Kansas AG sues 13 drug companies over pricing

Steve Six (D)

TOPEKA, Kansas (Legal Newsline)-Thirteen pharmaceutical companies are being sued by Kansas Attorney General Steve Six for allegedly price gouging the state's Medicaid program, officials said Friday.

Six, a Democrat, claims the companies deliberately misreported drug price information to the state in an effort to increase the Kansas Medicaid program's reimbursement rates.

Drug companies are required to disclose their pricing schemes to a variety of customers, including pharmacies, wholesalers and distributors. The information is used by the state to determine what Medicaid pharmacies pay for the medications.

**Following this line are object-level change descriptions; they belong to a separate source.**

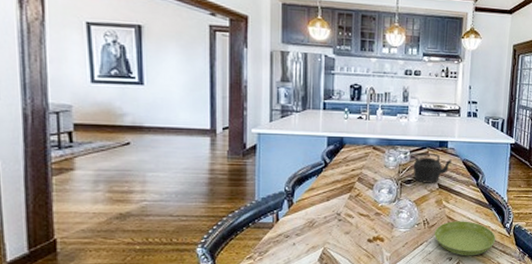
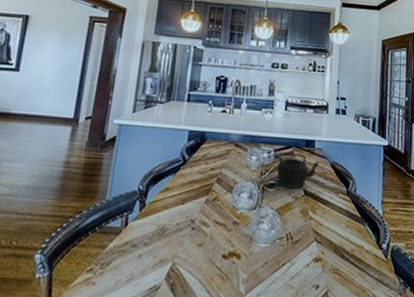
saucer: present [435,221,496,256] -> none [299,237,371,285]

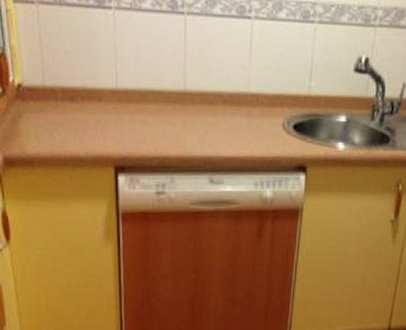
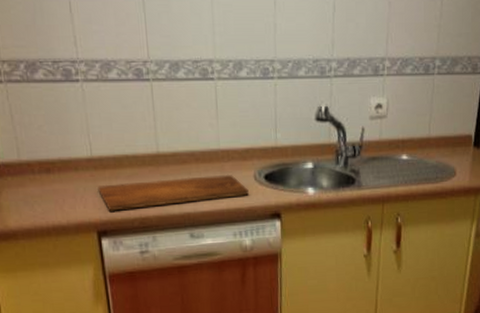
cutting board: none [120,118,275,147] -> present [97,174,249,211]

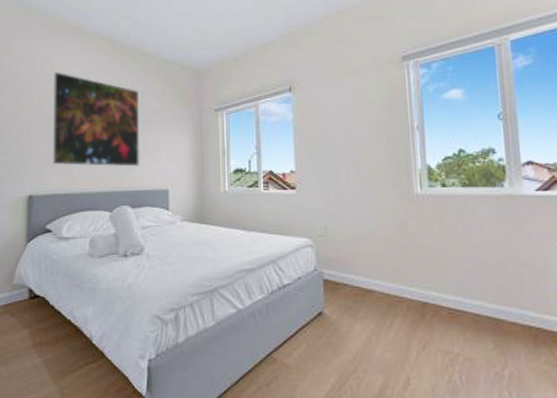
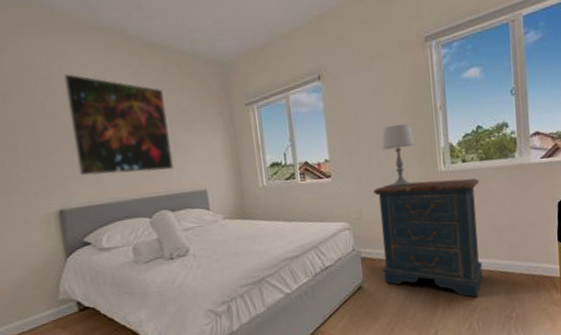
dresser: none [339,202,466,344] -> present [372,178,483,298]
table lamp: none [351,140,388,206] -> present [381,123,415,187]

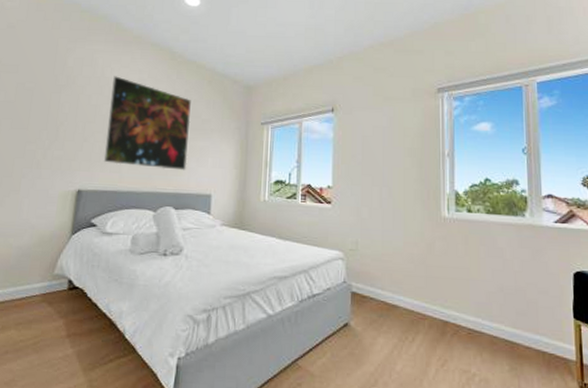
dresser: present [372,178,483,298] -> none [371,220,485,364]
table lamp: present [381,123,415,187] -> none [385,163,419,226]

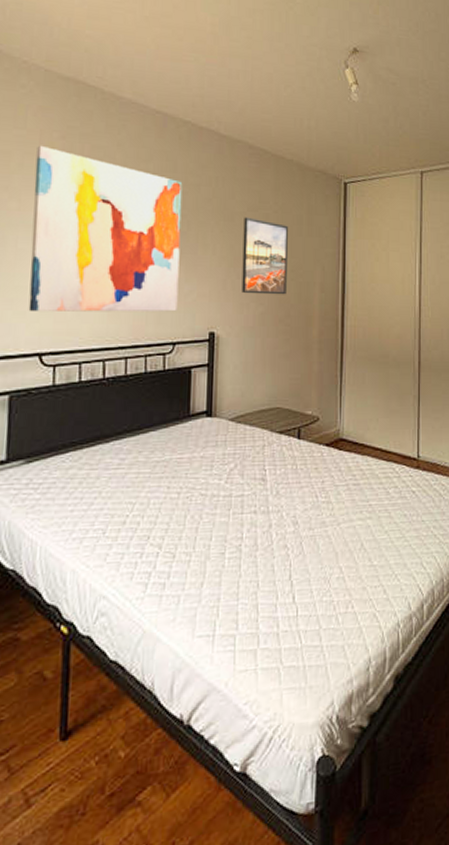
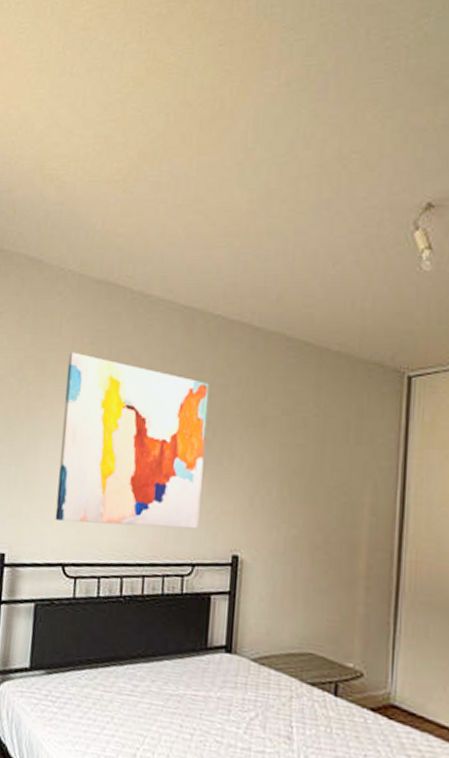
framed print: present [242,217,288,295] -> none [271,422,331,517]

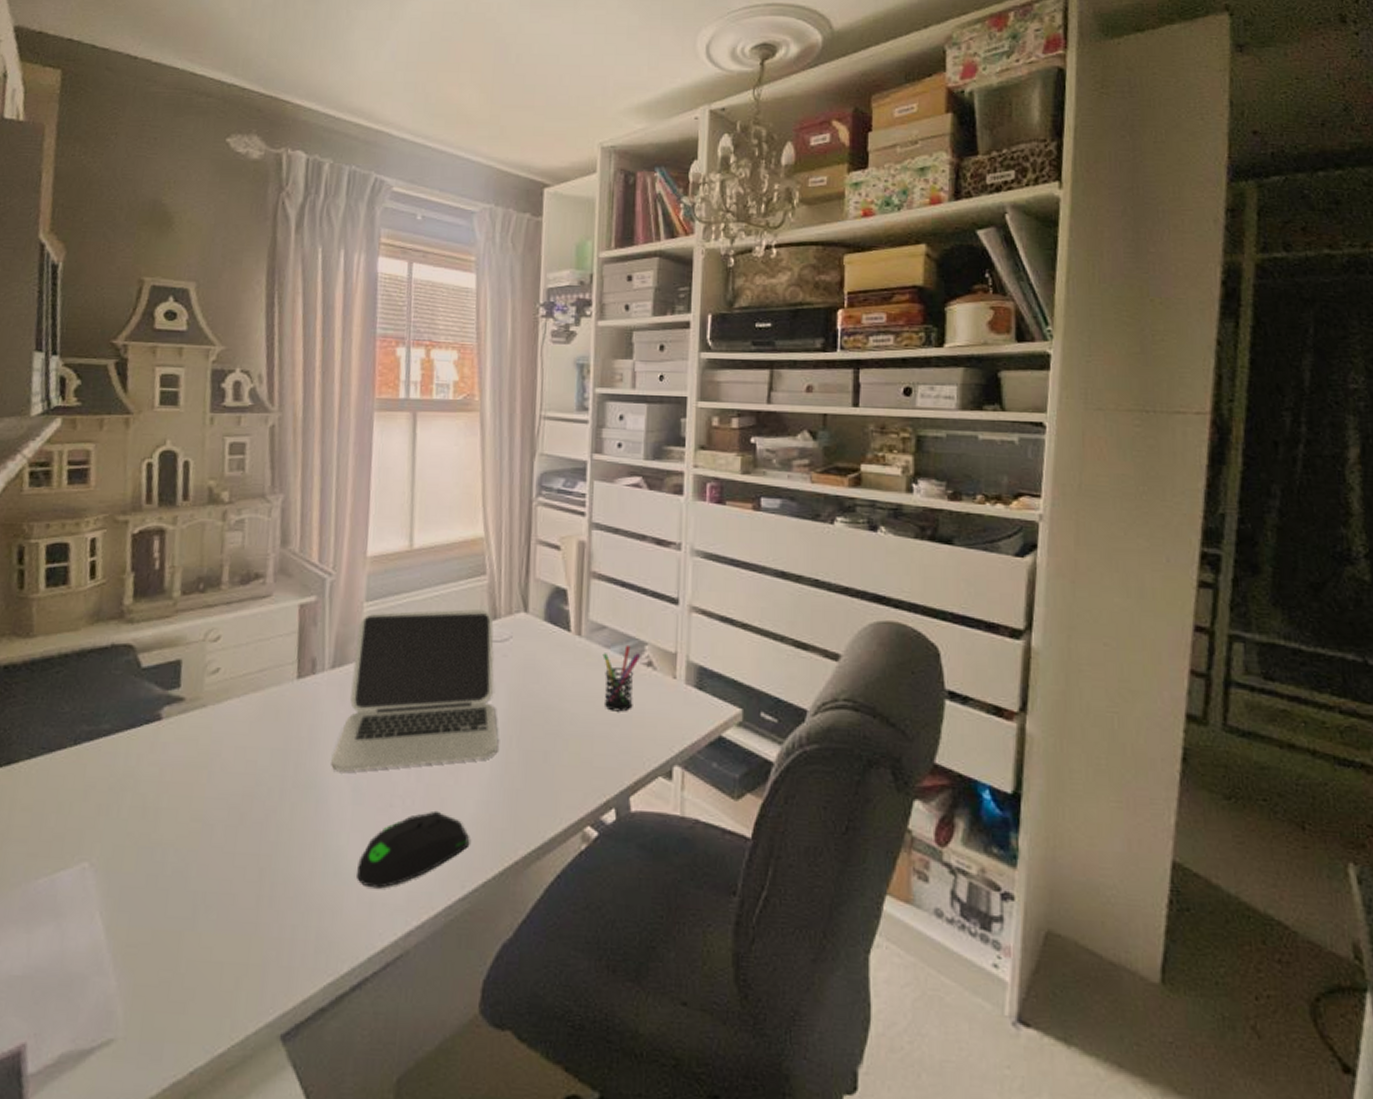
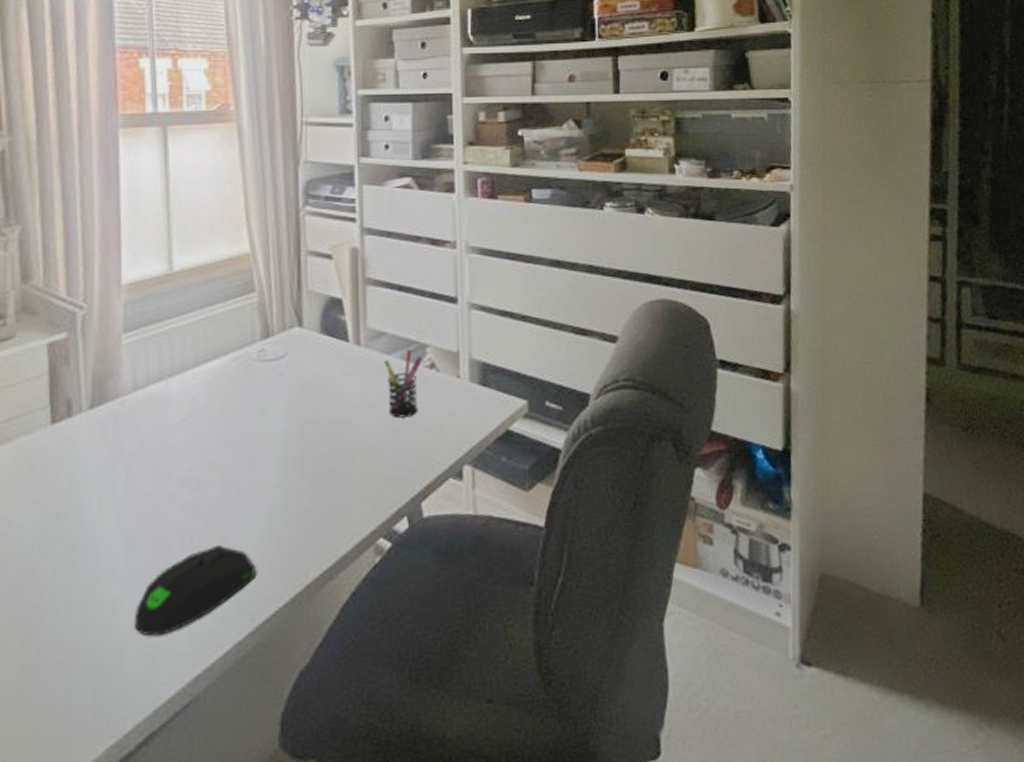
laptop: present [331,608,499,772] -> none [97,328,281,518]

Those costs, plus prescription dispensing fees, are then paid to Medicaid pharmacies.

"We believe Kansas has lost millions of dollars as a result of these drug companies' fraudulent pricing schemes," Six said. "We allege that the drug manufacturers deliberately inflated the reported Average Wholesale Price-or AWP-and other wholesale prices for their drugs in order to increase market share for their products," he said. "This is a disturbing abuse of the Medicaid reimbursement system."

The attorney general's office is suing: Takeda Pharmaceutical Company Limited, Abbott Labs, Wyeth, TAP Pharmaceutical Products, Inc., Schering Plough, Purdue Pharma LLP, Mylan Labs, Forest Labs, Boehringer, GlaxoSmithKline, Johnson & Johnson, Alza Corporation, Janssen Pharmaceutica Products, LP, McNeil-PPC, Inc., Ortho Biotech Products, LP, Ortho-McNeil Pharmaceutical, Inc., DEY, Inc., and Eisai.

Six said as a result of the companies' practice, Kansas taxpayers grossly over-pay for prescriptions for people covered under the insurance program for the poor.

Six said the Average Wholesale Price and other price indicators submitted by the drug companies exceeded the true price by more than 200 percent in some cases. Six said GlaxoSmithKline, for instance, reported an AWP of $128.24 for the anti-nausea medication Zofran, yet it was determined that the price was actually $22.61-a cost spread of 450 percent.

"Because of the drug companies' inaccurate pricing, the Kansas's Medicaid program has spent millions of dollars more for prescription drugs than it should have," Six said. "The companies' false price reporting is all the more offensive because it undercuts Medicaid, the publicly-funded health program created to assist our state's most vulnerable citizens."

The state is being represented by outside counsel. Handling the case is the Kansas law firm of Bartimus, Frickleton, Robertson & Gorny, P.C. and the Alabama firm of Beasley Allen. Six noted the firm was selected in consultation with the state Legislature after a competitive bidding process.